L’expression du cabernet frôle la surmaturité, avec un caractère confit et iodé, des notes puissantes mais peu harmonieuses de nuoc-mâm, de viandox, de vieille chaussure en cuir… A l’aération le bouquet s’épure considérablement, redevient beaucoup plus classique.
Matière concentrée, très mûre, mais qui semble manquer de gras, la finale se montre étonnamment désunie, presque agressive ; là encore le vin s’améliore nettement à l’aération. S’il retrouve une certaine sérénité en fin de dégustation, Las Cases reste difficile à juger malgré ses indéniables qualités de volume et de structure.

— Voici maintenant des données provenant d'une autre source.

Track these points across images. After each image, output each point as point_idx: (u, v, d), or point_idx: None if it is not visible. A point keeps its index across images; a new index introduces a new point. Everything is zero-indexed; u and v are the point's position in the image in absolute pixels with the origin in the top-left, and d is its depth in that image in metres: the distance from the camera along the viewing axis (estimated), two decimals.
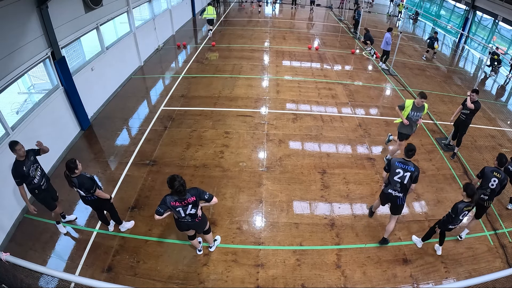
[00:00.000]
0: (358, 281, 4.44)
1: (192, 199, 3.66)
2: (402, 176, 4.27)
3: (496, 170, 4.56)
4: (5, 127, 5.11)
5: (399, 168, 4.28)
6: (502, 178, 4.51)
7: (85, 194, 4.21)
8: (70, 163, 3.95)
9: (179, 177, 3.53)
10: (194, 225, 4.03)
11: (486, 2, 14.81)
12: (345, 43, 14.62)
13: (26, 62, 5.55)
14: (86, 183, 4.08)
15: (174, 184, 3.47)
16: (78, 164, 4.01)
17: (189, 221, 3.88)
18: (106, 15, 8.47)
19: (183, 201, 3.63)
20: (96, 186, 4.21)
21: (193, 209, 3.76)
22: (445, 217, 4.36)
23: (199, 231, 4.32)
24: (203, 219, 4.09)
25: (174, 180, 3.48)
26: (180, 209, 3.69)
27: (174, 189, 3.50)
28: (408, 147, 4.33)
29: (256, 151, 6.85)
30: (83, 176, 4.10)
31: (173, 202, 3.64)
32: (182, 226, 3.99)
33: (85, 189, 4.11)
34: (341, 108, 8.80)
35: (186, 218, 3.82)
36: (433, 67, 12.76)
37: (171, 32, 14.52)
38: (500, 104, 10.55)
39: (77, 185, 4.07)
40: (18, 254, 2.79)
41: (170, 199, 3.64)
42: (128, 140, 7.21)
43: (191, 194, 3.66)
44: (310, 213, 5.48)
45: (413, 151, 4.31)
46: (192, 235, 4.31)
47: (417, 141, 7.55)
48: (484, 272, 4.60)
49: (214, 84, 9.73)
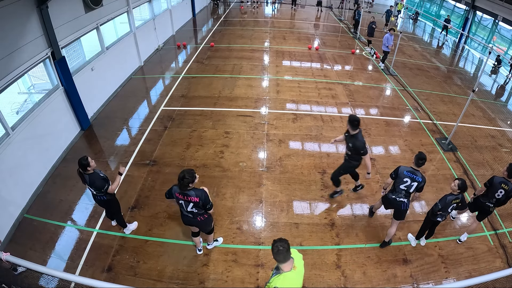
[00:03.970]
0: (358, 281, 4.44)
1: (195, 200, 3.66)
2: (409, 185, 4.25)
3: (504, 182, 4.43)
4: (5, 127, 5.10)
5: (407, 177, 4.24)
6: (509, 190, 4.40)
7: (96, 193, 4.21)
8: (82, 160, 3.93)
9: (189, 172, 3.55)
10: (196, 224, 4.06)
11: (486, 2, 14.81)
12: (345, 43, 14.61)
13: (26, 62, 5.54)
14: (98, 182, 4.06)
15: (180, 175, 3.53)
16: (90, 162, 3.98)
17: (190, 217, 3.93)
18: (106, 15, 8.46)
19: (185, 196, 3.66)
20: (108, 185, 4.18)
21: (194, 209, 3.77)
22: (433, 207, 4.36)
23: (203, 231, 4.33)
24: (207, 220, 4.06)
25: (183, 172, 3.54)
26: (183, 202, 3.74)
27: (180, 181, 3.55)
28: (419, 155, 4.21)
29: (256, 151, 6.85)
30: (96, 174, 4.08)
31: (177, 194, 3.70)
32: (185, 220, 4.05)
33: (96, 187, 4.10)
34: (341, 108, 8.80)
35: (188, 214, 3.88)
36: (433, 67, 12.77)
37: (171, 32, 14.52)
38: (500, 104, 10.56)
39: (88, 182, 4.06)
40: (18, 254, 2.79)
41: (176, 189, 3.70)
42: (128, 140, 7.21)
43: (195, 194, 3.65)
44: (310, 213, 5.48)
45: (424, 160, 4.19)
46: (195, 232, 4.34)
47: (417, 141, 7.56)
48: (484, 272, 4.60)
49: (214, 84, 9.73)
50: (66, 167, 6.28)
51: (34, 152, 5.73)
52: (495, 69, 13.84)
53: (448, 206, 4.20)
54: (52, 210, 5.35)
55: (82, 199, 5.60)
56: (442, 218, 4.40)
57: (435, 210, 4.29)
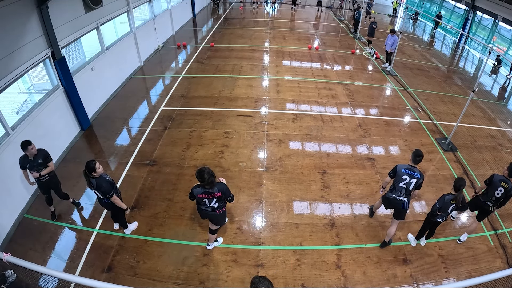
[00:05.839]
0: (358, 281, 4.44)
1: (218, 194, 3.79)
2: (408, 183, 4.26)
3: (504, 180, 4.46)
4: (5, 127, 5.11)
5: (405, 175, 4.26)
6: (509, 189, 4.42)
7: (102, 196, 4.21)
8: (90, 163, 3.95)
9: (207, 168, 3.61)
10: (214, 217, 4.14)
11: (486, 2, 14.81)
12: (345, 43, 14.61)
13: (26, 62, 5.55)
14: (104, 186, 4.07)
15: (204, 177, 3.57)
16: (98, 168, 3.98)
17: (209, 211, 4.01)
18: (106, 15, 8.46)
19: (210, 194, 3.76)
20: (114, 191, 4.19)
21: (217, 203, 3.89)
22: (432, 207, 4.36)
23: (217, 224, 4.38)
24: (224, 213, 4.17)
25: (203, 172, 3.58)
26: (206, 200, 3.84)
27: (205, 181, 3.60)
28: (416, 152, 4.27)
29: (256, 151, 6.85)
30: (102, 178, 4.09)
31: (200, 195, 3.78)
32: (203, 214, 4.14)
33: (102, 192, 4.11)
34: (341, 108, 8.80)
35: (208, 208, 3.96)
36: (433, 67, 12.77)
37: (171, 32, 14.52)
38: (500, 104, 10.56)
39: (95, 186, 4.06)
40: (18, 254, 2.79)
41: (198, 191, 3.78)
42: (128, 140, 7.21)
43: (218, 189, 3.78)
44: (310, 213, 5.48)
45: (421, 157, 4.27)
46: (214, 229, 4.44)
47: (417, 141, 7.56)
48: (484, 272, 4.61)
49: (214, 84, 9.73)
50: (66, 167, 6.28)
51: None
52: (495, 69, 13.84)
53: (447, 206, 4.20)
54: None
55: (82, 199, 5.60)
56: (442, 219, 4.39)
57: (434, 210, 4.30)
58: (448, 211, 4.26)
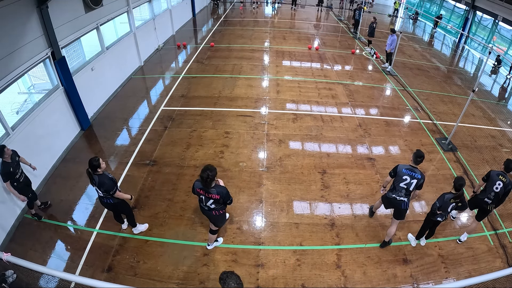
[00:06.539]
0: (358, 281, 4.44)
1: (216, 197, 3.79)
2: (409, 183, 4.25)
3: (502, 174, 4.53)
4: (5, 127, 5.11)
5: (406, 175, 4.25)
6: (507, 183, 4.46)
7: (103, 195, 4.21)
8: (93, 161, 3.95)
9: (211, 170, 3.61)
10: (211, 217, 4.17)
11: (486, 2, 14.82)
12: (345, 43, 14.61)
13: (26, 62, 5.55)
14: (107, 183, 4.07)
15: (203, 175, 3.59)
16: (101, 163, 4.01)
17: (206, 210, 4.05)
18: (106, 15, 8.46)
19: (206, 192, 3.78)
20: (116, 188, 4.20)
21: (213, 205, 3.91)
22: (432, 206, 4.37)
23: (215, 224, 4.38)
24: (221, 216, 4.17)
25: (206, 170, 3.59)
26: (203, 197, 3.87)
27: (203, 179, 3.63)
28: (417, 153, 4.26)
29: (256, 151, 6.85)
30: (105, 175, 4.10)
31: (199, 189, 3.83)
32: (202, 211, 4.18)
33: (105, 189, 4.10)
34: (341, 108, 8.80)
35: (205, 207, 4.00)
36: (433, 67, 12.77)
37: (171, 32, 14.52)
38: (500, 104, 10.56)
39: (97, 183, 4.06)
40: (18, 254, 2.79)
41: (198, 185, 3.83)
42: (128, 140, 7.21)
43: (216, 192, 3.78)
44: (310, 213, 5.48)
45: (422, 158, 4.26)
46: (214, 230, 4.46)
47: (417, 141, 7.56)
48: (484, 272, 4.60)
49: (214, 84, 9.73)
50: (66, 167, 6.29)
51: (34, 152, 5.71)
52: (495, 69, 13.85)
53: (447, 205, 4.20)
54: (52, 210, 5.36)
55: (82, 199, 5.60)
56: (442, 218, 4.40)
57: (434, 209, 4.30)
58: (448, 210, 4.26)
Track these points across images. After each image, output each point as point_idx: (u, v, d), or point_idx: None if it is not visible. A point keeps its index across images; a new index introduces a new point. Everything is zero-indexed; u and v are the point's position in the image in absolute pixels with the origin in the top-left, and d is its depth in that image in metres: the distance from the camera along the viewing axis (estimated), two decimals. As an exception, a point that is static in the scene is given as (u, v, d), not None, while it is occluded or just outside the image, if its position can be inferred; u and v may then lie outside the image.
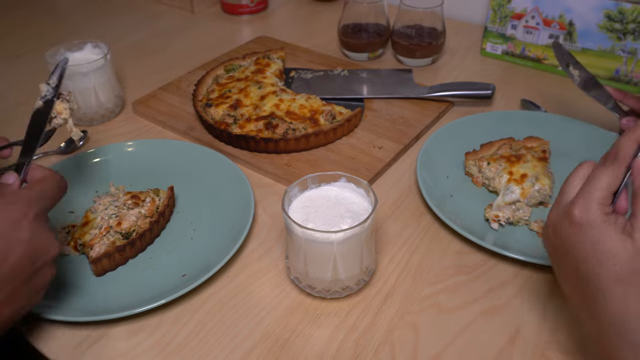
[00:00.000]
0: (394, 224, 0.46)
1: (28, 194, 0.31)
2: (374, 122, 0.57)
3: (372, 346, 0.36)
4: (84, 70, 0.55)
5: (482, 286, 0.40)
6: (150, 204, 0.44)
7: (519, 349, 0.36)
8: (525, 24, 0.65)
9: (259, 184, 0.50)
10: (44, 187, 0.32)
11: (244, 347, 0.36)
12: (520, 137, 0.52)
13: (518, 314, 0.38)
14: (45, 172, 0.34)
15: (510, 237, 0.43)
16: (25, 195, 0.31)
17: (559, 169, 0.49)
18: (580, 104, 0.61)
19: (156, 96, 0.62)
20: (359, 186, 0.39)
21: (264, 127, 0.53)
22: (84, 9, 0.90)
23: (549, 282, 0.40)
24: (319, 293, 0.39)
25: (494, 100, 0.62)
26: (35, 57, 0.71)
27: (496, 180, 0.46)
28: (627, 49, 0.60)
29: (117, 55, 0.71)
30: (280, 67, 0.64)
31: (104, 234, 0.42)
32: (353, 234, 0.35)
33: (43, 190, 0.32)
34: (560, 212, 0.29)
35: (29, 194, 0.31)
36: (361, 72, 0.65)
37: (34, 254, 0.29)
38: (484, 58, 0.71)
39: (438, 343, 0.36)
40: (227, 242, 0.42)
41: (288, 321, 0.38)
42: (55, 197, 0.33)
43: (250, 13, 0.85)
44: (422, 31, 0.67)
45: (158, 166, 0.51)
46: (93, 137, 0.58)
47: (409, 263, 0.42)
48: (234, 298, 0.39)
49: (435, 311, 0.38)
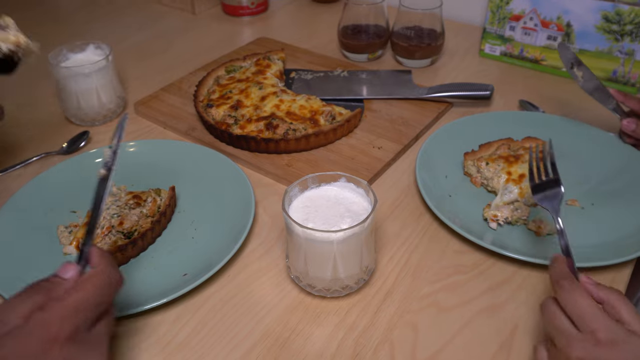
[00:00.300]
0: (393, 224, 0.46)
1: (61, 310, 0.26)
2: (373, 123, 0.58)
3: (372, 345, 0.36)
4: (86, 71, 0.55)
5: (480, 285, 0.40)
6: (152, 203, 0.45)
7: (516, 347, 0.36)
8: (524, 25, 0.66)
9: (260, 184, 0.51)
10: (84, 294, 0.27)
11: (245, 345, 0.36)
12: (518, 138, 0.52)
13: (516, 312, 0.38)
14: (96, 269, 0.29)
15: (508, 236, 0.43)
16: (57, 313, 0.25)
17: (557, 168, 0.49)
18: (578, 104, 0.61)
19: (158, 97, 0.63)
20: (359, 186, 0.39)
21: (264, 127, 0.54)
22: (86, 10, 0.90)
23: (547, 281, 0.40)
24: (319, 292, 0.39)
25: (493, 101, 0.62)
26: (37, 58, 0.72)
27: (494, 180, 0.47)
28: (625, 50, 0.61)
29: (119, 56, 0.71)
30: (280, 68, 0.64)
31: (106, 234, 0.42)
32: (353, 233, 0.35)
33: (83, 298, 0.27)
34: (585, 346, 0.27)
35: (61, 310, 0.26)
36: (361, 73, 0.66)
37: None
38: (483, 59, 0.71)
39: (437, 341, 0.36)
40: (227, 241, 0.42)
41: (288, 320, 0.38)
42: (102, 300, 0.28)
43: (250, 14, 0.85)
44: (421, 32, 0.67)
45: (159, 166, 0.51)
46: (95, 137, 0.58)
47: (408, 262, 0.42)
48: (234, 297, 0.40)
49: (434, 310, 0.39)
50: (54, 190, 0.48)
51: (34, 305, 0.26)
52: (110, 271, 0.29)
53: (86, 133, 0.57)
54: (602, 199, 0.47)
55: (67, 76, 0.56)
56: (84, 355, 0.26)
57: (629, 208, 0.45)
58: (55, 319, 0.26)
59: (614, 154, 0.51)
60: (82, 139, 0.57)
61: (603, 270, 0.41)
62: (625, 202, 0.46)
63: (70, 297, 0.27)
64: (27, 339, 0.25)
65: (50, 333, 0.25)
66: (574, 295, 0.29)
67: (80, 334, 0.26)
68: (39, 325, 0.25)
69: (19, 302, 0.26)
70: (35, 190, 0.48)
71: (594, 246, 0.42)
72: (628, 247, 0.41)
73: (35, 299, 0.26)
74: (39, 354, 0.25)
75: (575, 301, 0.28)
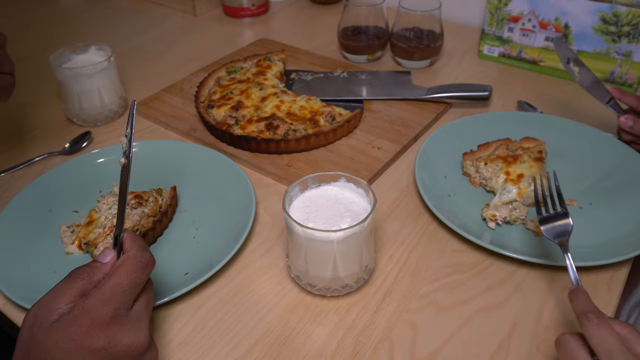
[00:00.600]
0: (392, 223, 0.46)
1: (100, 295, 0.28)
2: (373, 123, 0.58)
3: (371, 343, 0.36)
4: (88, 72, 0.56)
5: (479, 284, 0.40)
6: (154, 203, 0.45)
7: (515, 346, 0.36)
8: (522, 26, 0.66)
9: (260, 184, 0.51)
10: (119, 278, 0.29)
11: (246, 344, 0.37)
12: (516, 138, 0.52)
13: (514, 311, 0.38)
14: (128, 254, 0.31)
15: (506, 236, 0.44)
16: (97, 298, 0.28)
17: (555, 169, 0.50)
18: (576, 105, 0.61)
19: (159, 98, 0.63)
20: (359, 186, 0.39)
21: (265, 128, 0.54)
22: (89, 12, 0.90)
23: (545, 281, 0.41)
24: (319, 291, 0.39)
25: (491, 101, 0.62)
26: (40, 59, 0.72)
27: (493, 180, 0.47)
28: (622, 51, 0.61)
29: (121, 57, 0.71)
30: (281, 69, 0.64)
31: (107, 233, 0.42)
32: (352, 233, 0.35)
33: (119, 283, 0.29)
34: None
35: (101, 295, 0.28)
36: (360, 74, 0.66)
37: (115, 358, 0.27)
38: (481, 60, 0.72)
39: (436, 340, 0.37)
40: (228, 241, 0.42)
41: (289, 319, 0.38)
42: (137, 281, 0.30)
43: (251, 16, 0.86)
44: (420, 34, 0.67)
45: (161, 166, 0.51)
46: (97, 137, 0.58)
47: (408, 262, 0.43)
48: (235, 296, 0.40)
49: (433, 309, 0.39)
50: (56, 190, 0.48)
51: (76, 292, 0.29)
52: (141, 254, 0.31)
53: (88, 133, 0.58)
54: (600, 198, 0.47)
55: (69, 77, 0.56)
56: (127, 333, 0.28)
57: (627, 207, 0.45)
58: (96, 304, 0.28)
59: (612, 153, 0.51)
60: (85, 140, 0.57)
61: (601, 269, 0.41)
62: (622, 202, 0.46)
63: (108, 283, 0.29)
64: (73, 324, 0.27)
65: (93, 317, 0.28)
66: (602, 330, 0.28)
67: (120, 315, 0.28)
68: (82, 311, 0.28)
69: (63, 290, 0.29)
70: (38, 190, 0.48)
71: (592, 246, 0.42)
72: (626, 246, 0.41)
73: (77, 285, 0.29)
74: (85, 337, 0.27)
75: (603, 337, 0.28)
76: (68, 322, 0.27)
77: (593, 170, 0.50)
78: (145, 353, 0.30)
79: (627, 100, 0.49)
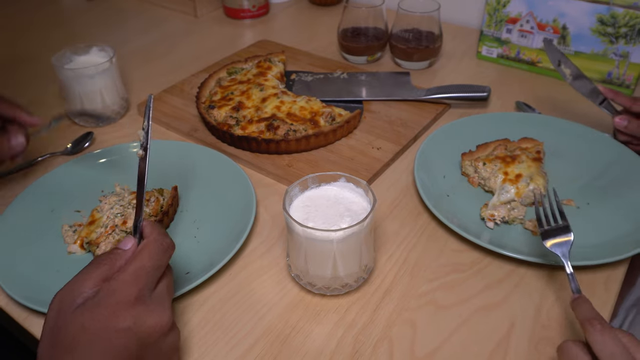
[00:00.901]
0: (392, 223, 0.47)
1: (124, 277, 0.29)
2: (372, 124, 0.58)
3: (371, 342, 0.37)
4: (90, 73, 0.56)
5: (477, 284, 0.41)
6: (155, 203, 0.45)
7: (513, 344, 0.36)
8: (520, 28, 0.67)
9: (261, 184, 0.51)
10: (141, 261, 0.30)
11: (246, 342, 0.37)
12: (515, 138, 0.53)
13: (512, 310, 0.39)
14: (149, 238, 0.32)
15: (505, 235, 0.44)
16: (121, 280, 0.29)
17: (553, 169, 0.50)
18: (574, 105, 0.62)
19: (160, 98, 0.64)
20: (358, 186, 0.39)
21: (265, 128, 0.54)
22: (90, 13, 0.91)
23: (543, 280, 0.41)
24: (319, 290, 0.39)
25: (490, 102, 0.63)
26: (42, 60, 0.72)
27: (492, 180, 0.48)
28: (619, 52, 0.61)
29: (123, 58, 0.72)
30: (281, 70, 0.65)
31: (109, 233, 0.43)
32: (352, 232, 0.35)
33: (141, 265, 0.30)
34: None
35: (124, 277, 0.29)
36: (360, 75, 0.66)
37: (140, 338, 0.28)
38: (480, 61, 0.72)
39: (435, 339, 0.37)
40: (229, 240, 0.43)
41: (289, 317, 0.39)
42: (159, 264, 0.31)
43: (252, 17, 0.86)
44: (419, 35, 0.68)
45: (162, 166, 0.52)
46: (99, 138, 0.59)
47: (407, 261, 0.43)
48: (236, 295, 0.40)
49: (432, 308, 0.39)
50: (58, 190, 0.49)
51: (100, 277, 0.30)
52: (161, 239, 0.32)
53: (90, 134, 0.58)
54: (597, 198, 0.47)
55: (71, 78, 0.56)
56: (150, 313, 0.29)
57: (624, 207, 0.46)
58: (121, 286, 0.29)
59: (608, 153, 0.52)
60: (87, 140, 0.57)
61: (598, 268, 0.42)
62: (619, 202, 0.46)
63: (131, 266, 0.30)
64: (99, 306, 0.28)
65: (119, 298, 0.28)
66: (605, 336, 0.29)
67: (144, 296, 0.29)
68: (107, 293, 0.29)
69: (87, 276, 0.30)
70: (40, 190, 0.48)
71: (590, 245, 0.42)
72: (623, 245, 0.41)
73: (101, 270, 0.30)
74: (111, 317, 0.28)
75: (606, 343, 0.29)
76: (94, 304, 0.28)
77: (590, 170, 0.50)
78: (168, 334, 0.30)
79: (621, 100, 0.50)
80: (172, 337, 0.31)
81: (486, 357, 0.36)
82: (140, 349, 0.29)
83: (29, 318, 0.39)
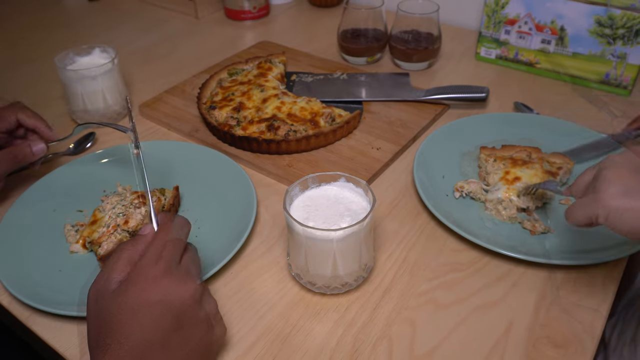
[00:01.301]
0: (391, 223, 0.47)
1: (149, 256, 0.31)
2: (372, 124, 0.59)
3: (371, 340, 0.37)
4: (92, 74, 0.57)
5: (476, 283, 0.41)
6: (156, 203, 0.46)
7: (511, 343, 0.37)
8: (519, 29, 0.67)
9: (261, 183, 0.52)
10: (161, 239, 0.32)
11: (247, 340, 0.37)
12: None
13: (511, 309, 0.39)
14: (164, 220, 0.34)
15: (503, 235, 0.44)
16: (147, 259, 0.31)
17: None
18: (571, 106, 0.62)
19: (162, 99, 0.64)
20: (358, 186, 0.40)
21: (266, 129, 0.55)
22: (93, 15, 0.91)
23: (541, 279, 0.41)
24: (319, 289, 0.40)
25: (488, 103, 0.63)
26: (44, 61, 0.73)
27: (491, 176, 0.48)
28: (617, 53, 0.62)
29: (124, 59, 0.72)
30: (281, 70, 0.65)
31: (111, 232, 0.43)
32: (352, 232, 0.36)
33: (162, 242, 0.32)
34: None
35: (149, 256, 0.31)
36: (360, 76, 0.67)
37: (173, 307, 0.30)
38: (479, 62, 0.72)
39: (434, 337, 0.37)
40: (230, 240, 0.43)
41: (289, 316, 0.39)
42: (178, 238, 0.33)
43: (252, 19, 0.87)
44: (418, 36, 0.68)
45: (164, 166, 0.52)
46: (101, 138, 0.59)
47: (406, 260, 0.43)
48: (237, 294, 0.41)
49: (431, 307, 0.39)
50: (61, 190, 0.49)
51: (126, 261, 0.32)
52: (175, 217, 0.35)
53: (92, 134, 0.58)
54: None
55: (73, 79, 0.57)
56: (178, 284, 0.31)
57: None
58: (147, 264, 0.31)
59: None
60: (89, 140, 0.58)
61: (596, 267, 0.42)
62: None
63: (152, 246, 0.32)
64: (132, 285, 0.30)
65: (147, 275, 0.31)
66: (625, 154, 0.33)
67: (170, 269, 0.31)
68: (136, 273, 0.31)
69: (115, 265, 0.32)
70: (43, 190, 0.49)
71: (588, 244, 0.42)
72: (621, 244, 0.42)
73: (125, 255, 0.32)
74: (143, 293, 0.30)
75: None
76: (127, 284, 0.30)
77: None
78: (201, 301, 0.32)
79: None
80: (208, 306, 0.33)
81: (485, 355, 0.36)
82: (175, 319, 0.30)
83: (32, 317, 0.39)
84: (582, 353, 0.36)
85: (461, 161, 0.52)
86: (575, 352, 0.36)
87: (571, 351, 0.36)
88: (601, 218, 0.32)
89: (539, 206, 0.47)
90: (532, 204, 0.45)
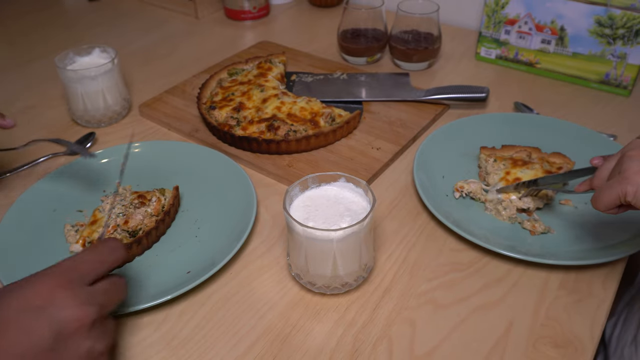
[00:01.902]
0: (391, 223, 0.47)
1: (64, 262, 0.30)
2: (372, 124, 0.59)
3: (370, 340, 0.37)
4: (92, 74, 0.57)
5: (476, 283, 0.41)
6: (156, 203, 0.46)
7: (511, 343, 0.37)
8: (518, 29, 0.67)
9: (261, 183, 0.52)
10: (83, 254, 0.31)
11: (247, 340, 0.37)
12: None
13: (511, 309, 0.39)
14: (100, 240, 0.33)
15: (503, 235, 0.44)
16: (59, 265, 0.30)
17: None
18: (571, 106, 0.62)
19: (162, 99, 0.64)
20: (358, 186, 0.40)
21: (266, 129, 0.55)
22: (93, 15, 0.91)
23: (541, 279, 0.41)
24: (319, 289, 0.40)
25: (488, 103, 0.63)
26: (44, 61, 0.73)
27: (491, 175, 0.48)
28: (617, 53, 0.62)
29: (124, 59, 0.72)
30: (281, 71, 0.65)
31: (111, 232, 0.43)
32: (352, 232, 0.36)
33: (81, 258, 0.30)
34: None
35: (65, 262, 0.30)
36: (360, 76, 0.67)
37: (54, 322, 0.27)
38: (479, 62, 0.72)
39: (434, 337, 0.37)
40: (230, 240, 0.43)
41: (289, 316, 0.39)
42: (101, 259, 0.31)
43: (252, 19, 0.87)
44: (418, 36, 0.68)
45: (164, 167, 0.52)
46: (101, 138, 0.59)
47: (406, 260, 0.43)
48: (237, 294, 0.41)
49: (431, 307, 0.39)
50: (60, 190, 0.49)
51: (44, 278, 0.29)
52: (111, 241, 0.32)
53: (92, 134, 0.58)
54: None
55: (73, 79, 0.57)
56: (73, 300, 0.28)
57: (621, 207, 0.46)
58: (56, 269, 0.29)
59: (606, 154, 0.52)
60: (89, 140, 0.58)
61: (596, 267, 0.42)
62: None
63: (76, 256, 0.31)
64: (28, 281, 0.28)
65: (47, 279, 0.29)
66: None
67: (72, 284, 0.29)
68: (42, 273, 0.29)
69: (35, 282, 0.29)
70: (43, 190, 0.49)
71: (587, 245, 0.43)
72: (620, 245, 0.42)
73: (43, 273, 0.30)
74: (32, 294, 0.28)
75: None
76: (25, 279, 0.29)
77: (588, 171, 0.51)
78: (90, 331, 0.28)
79: None
80: (99, 343, 0.29)
81: (485, 355, 0.36)
82: (53, 335, 0.27)
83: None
84: (582, 353, 0.36)
85: (461, 161, 0.52)
86: (575, 352, 0.36)
87: (571, 351, 0.36)
88: (629, 195, 0.31)
89: (539, 207, 0.47)
90: (533, 204, 0.45)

Premier enseignement par rapport à la réputation du millésime 1990 : les vins paraissent effectivement très mûrs (sauf peut-être Belair), parfois même surmûrs, mais n’accusent aucune lourdeur – leur équilibre “classique” est remarquable.
Racés et ouverts, ces bordeaux se boivent à l’heure actuelle avec beaucoup de plaisir, ils semblent prêts, à l’exception peut-être de Sociando-Mallet ; comment vieilliront-ils ?
La Rive Gauche a davantage impressionné et séduit que la Rive Droite ; il faut remarquer que les forces en présence n’étaient pas vraiment comparables avant d’en tirer des conclusions générales.